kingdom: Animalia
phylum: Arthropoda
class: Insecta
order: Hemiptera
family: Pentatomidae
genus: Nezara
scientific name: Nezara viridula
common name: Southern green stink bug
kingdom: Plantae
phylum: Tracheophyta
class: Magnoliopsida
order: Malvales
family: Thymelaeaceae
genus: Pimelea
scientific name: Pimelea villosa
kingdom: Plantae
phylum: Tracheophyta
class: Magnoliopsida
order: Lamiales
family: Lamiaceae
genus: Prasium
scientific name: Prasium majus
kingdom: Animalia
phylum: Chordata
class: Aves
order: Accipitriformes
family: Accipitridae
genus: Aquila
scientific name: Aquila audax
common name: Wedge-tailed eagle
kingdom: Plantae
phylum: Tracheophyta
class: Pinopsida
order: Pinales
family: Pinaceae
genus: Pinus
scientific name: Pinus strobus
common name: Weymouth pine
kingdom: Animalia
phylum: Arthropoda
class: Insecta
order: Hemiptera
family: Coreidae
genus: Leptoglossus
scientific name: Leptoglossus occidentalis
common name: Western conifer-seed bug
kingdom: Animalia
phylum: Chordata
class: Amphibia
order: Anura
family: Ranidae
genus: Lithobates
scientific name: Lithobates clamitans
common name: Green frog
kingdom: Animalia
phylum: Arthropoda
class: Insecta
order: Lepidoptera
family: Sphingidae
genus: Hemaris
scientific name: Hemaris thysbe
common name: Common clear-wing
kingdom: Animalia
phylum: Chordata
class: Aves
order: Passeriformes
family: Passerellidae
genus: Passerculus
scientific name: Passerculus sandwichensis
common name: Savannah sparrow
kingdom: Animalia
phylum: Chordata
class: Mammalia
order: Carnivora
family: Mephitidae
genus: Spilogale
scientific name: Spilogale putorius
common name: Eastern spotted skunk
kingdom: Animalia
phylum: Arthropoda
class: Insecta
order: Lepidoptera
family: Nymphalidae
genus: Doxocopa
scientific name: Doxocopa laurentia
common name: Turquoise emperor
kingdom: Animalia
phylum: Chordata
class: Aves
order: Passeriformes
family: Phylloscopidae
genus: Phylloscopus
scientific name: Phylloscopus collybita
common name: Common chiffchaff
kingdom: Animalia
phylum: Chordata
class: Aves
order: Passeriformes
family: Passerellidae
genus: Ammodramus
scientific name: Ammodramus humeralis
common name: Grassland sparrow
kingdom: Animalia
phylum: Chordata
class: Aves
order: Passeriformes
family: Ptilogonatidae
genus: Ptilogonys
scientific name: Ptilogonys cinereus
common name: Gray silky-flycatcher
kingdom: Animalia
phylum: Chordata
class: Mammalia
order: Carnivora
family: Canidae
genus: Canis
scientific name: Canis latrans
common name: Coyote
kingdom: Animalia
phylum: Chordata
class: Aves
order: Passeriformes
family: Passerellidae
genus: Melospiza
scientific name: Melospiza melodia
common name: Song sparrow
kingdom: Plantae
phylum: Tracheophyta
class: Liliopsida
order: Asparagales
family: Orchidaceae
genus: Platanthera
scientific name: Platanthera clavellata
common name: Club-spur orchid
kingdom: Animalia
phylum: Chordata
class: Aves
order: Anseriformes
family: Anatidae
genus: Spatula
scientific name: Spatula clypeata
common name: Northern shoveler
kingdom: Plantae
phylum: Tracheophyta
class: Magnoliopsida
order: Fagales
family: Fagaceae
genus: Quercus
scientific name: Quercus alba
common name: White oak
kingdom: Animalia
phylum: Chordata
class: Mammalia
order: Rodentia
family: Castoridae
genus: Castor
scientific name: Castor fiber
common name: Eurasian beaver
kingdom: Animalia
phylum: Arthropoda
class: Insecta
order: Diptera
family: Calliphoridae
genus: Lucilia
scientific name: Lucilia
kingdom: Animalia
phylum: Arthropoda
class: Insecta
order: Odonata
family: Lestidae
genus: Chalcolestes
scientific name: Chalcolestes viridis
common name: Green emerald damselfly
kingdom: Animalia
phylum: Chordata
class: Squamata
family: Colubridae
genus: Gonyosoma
__________
**Written task:**
Retype the lines starting at the one that contains "scientific name: Melospiza melodia" and ending at the last of the lines, with both of those included.

**Solution for this task:**
scientific name: Melospiza melodia
common name: Song sparrow
kingdom: Plantae
phylum: Tracheophyta
class: Liliopsida
order: Asparagales
family: Orchidaceae
genus: Platanthera
scientific name: Platanthera clavellata
common name: Club-spur orchid
kingdom: Animalia
phylum: Chordata
class: Aves
order: Anseriformes
family: Anatidae
genus: Spatula
scientific name: Spatula clypeata
common name: Northern shoveler
kingdom: Plantae
phylum: Tracheophyta
class: Magnoliopsida
order: Fagales
family: Fagaceae
genus: Quercus
scientific name: Quercus alba
common name: White oak
kingdom: Animalia
phylum: Chordata
class: Mammalia
order: Rodentia
family: Castoridae
genus: Castor
scientific name: Castor fiber
common name: Eurasian beaver
kingdom: Animalia
phylum: Arthropoda
class: Insecta
order: Diptera
family: Calliphoridae
genus: Lucilia
scientific name: Lucilia
kingdom: Animalia
phylum: Arthropoda
class: Insecta
order: Odonata
family: Lestidae
genus: Chalcolestes
scientific name: Chalcolestes viridis
common name: Green emerald damselfly
kingdom: Animalia
phylum: Chordata
class: Squamata
family: Colubridae
genus: Gonyosoma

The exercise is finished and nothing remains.